DATA PROVIDED =>
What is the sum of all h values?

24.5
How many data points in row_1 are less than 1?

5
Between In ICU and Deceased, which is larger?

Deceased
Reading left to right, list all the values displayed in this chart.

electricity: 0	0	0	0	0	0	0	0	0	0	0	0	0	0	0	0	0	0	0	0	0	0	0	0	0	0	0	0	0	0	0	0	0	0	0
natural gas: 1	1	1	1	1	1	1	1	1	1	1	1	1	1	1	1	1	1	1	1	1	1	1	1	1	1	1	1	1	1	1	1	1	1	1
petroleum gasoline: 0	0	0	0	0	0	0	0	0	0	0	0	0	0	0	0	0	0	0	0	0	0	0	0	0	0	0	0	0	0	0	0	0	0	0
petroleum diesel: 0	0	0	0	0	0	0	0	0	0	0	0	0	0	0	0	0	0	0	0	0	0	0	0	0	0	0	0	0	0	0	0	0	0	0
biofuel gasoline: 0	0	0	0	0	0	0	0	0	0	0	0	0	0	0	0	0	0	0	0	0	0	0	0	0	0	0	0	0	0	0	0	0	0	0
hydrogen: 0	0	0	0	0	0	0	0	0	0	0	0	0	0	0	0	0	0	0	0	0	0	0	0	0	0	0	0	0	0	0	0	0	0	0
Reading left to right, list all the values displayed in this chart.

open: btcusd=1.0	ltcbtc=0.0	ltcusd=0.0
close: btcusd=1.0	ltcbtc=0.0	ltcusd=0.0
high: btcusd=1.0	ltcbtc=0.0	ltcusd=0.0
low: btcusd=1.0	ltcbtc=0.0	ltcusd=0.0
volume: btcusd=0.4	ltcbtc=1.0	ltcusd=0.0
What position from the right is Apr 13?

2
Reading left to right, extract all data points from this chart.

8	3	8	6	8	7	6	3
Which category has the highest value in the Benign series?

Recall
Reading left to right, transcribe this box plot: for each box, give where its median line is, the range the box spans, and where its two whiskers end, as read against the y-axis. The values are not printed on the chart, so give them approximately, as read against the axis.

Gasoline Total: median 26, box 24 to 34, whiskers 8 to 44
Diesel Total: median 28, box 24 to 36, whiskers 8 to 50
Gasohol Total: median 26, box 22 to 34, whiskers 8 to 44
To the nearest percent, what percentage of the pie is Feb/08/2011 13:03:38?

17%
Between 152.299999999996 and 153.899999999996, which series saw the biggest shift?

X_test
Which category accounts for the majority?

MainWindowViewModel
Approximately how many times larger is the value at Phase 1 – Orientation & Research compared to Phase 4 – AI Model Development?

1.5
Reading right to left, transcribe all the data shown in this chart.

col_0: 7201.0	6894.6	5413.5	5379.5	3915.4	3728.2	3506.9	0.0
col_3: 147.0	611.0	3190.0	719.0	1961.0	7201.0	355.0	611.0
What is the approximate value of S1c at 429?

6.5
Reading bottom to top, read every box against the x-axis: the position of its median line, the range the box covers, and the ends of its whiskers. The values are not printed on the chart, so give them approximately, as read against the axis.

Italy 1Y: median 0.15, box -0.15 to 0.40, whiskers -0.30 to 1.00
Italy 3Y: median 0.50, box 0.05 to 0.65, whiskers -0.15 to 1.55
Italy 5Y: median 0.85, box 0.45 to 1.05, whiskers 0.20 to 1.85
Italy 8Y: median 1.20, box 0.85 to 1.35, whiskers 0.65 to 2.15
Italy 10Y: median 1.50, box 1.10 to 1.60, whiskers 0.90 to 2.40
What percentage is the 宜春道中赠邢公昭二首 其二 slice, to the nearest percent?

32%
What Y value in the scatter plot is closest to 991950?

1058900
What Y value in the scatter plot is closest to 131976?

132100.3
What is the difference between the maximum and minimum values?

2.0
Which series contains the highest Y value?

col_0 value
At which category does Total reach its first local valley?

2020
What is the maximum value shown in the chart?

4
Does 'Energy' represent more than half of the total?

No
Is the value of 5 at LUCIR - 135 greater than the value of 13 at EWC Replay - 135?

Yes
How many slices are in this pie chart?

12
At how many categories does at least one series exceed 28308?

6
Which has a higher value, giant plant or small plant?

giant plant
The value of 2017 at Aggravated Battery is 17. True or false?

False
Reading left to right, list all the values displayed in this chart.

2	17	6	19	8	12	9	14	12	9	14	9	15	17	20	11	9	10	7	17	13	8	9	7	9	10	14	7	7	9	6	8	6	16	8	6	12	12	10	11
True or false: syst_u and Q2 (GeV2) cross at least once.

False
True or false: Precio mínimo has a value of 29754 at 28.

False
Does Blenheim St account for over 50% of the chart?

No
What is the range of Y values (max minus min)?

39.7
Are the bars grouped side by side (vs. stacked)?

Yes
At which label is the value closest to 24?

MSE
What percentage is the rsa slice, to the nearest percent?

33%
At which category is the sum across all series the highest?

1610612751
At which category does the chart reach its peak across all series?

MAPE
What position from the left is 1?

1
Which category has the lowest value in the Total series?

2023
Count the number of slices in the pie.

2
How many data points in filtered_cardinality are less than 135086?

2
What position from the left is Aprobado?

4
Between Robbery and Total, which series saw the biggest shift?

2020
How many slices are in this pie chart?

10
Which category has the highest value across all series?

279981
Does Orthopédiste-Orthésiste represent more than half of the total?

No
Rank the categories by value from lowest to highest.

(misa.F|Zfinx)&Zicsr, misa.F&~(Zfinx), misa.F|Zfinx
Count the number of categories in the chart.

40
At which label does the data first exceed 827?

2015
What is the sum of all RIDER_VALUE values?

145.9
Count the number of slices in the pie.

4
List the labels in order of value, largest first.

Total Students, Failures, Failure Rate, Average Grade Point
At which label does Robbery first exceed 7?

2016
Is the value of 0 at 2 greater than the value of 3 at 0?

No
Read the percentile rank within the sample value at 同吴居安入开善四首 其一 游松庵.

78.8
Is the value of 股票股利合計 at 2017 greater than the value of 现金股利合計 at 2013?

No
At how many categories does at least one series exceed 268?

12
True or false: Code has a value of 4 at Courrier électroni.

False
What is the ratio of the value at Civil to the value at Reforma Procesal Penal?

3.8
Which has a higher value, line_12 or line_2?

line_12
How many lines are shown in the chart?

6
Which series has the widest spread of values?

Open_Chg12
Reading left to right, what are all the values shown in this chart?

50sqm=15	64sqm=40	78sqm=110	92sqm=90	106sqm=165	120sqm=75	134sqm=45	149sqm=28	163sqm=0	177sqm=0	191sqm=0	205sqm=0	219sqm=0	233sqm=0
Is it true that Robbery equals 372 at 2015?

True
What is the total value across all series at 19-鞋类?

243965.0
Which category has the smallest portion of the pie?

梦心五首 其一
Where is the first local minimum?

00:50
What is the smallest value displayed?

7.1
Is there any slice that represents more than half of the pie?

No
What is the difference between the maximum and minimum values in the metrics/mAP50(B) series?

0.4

TASK BRIEF => Copy the entries verbatim, beginning with the first line and continuing through the line that contains "Which category has the highest value in", including that line.

SOLUTION FOR THIS PROBLEM =>
What is the sum of all h values?

24.5
How many data points in row_1 are less than 1?

5
Between In ICU and Deceased, which is larger?

Deceased
Reading left to right, list all the values displayed in this chart.

electricity: 0	0	0	0	0	0	0	0	0	0	0	0	0	0	0	0	0	0	0	0	0	0	0	0	0	0	0	0	0	0	0	0	0	0	0
natural gas: 1	1	1	1	1	1	1	1	1	1	1	1	1	1	1	1	1	1	1	1	1	1	1	1	1	1	1	1	1	1	1	1	1	1	1
petroleum gasoline: 0	0	0	0	0	0	0	0	0	0	0	0	0	0	0	0	0	0	0	0	0	0	0	0	0	0	0	0	0	0	0	0	0	0	0
petroleum diesel: 0	0	0	0	0	0	0	0	0	0	0	0	0	0	0	0	0	0	0	0	0	0	0	0	0	0	0	0	0	0	0	0	0	0	0
biofuel gasoline: 0	0	0	0	0	0	0	0	0	0	0	0	0	0	0	0	0	0	0	0	0	0	0	0	0	0	0	0	0	0	0	0	0	0	0
hydrogen: 0	0	0	0	0	0	0	0	0	0	0	0	0	0	0	0	0	0	0	0	0	0	0	0	0	0	0	0	0	0	0	0	0	0	0
Reading left to right, list all the values displayed in this chart.

open: btcusd=1.0	ltcbtc=0.0	ltcusd=0.0
close: btcusd=1.0	ltcbtc=0.0	ltcusd=0.0
high: btcusd=1.0	ltcbtc=0.0	ltcusd=0.0
low: btcusd=1.0	ltcbtc=0.0	ltcusd=0.0
volume: btcusd=0.4	ltcbtc=1.0	ltcusd=0.0
What position from the right is Apr 13?

2
Reading left to right, extract all data points from this chart.

8	3	8	6	8	7	6	3
Which category has the highest value in the Benign series?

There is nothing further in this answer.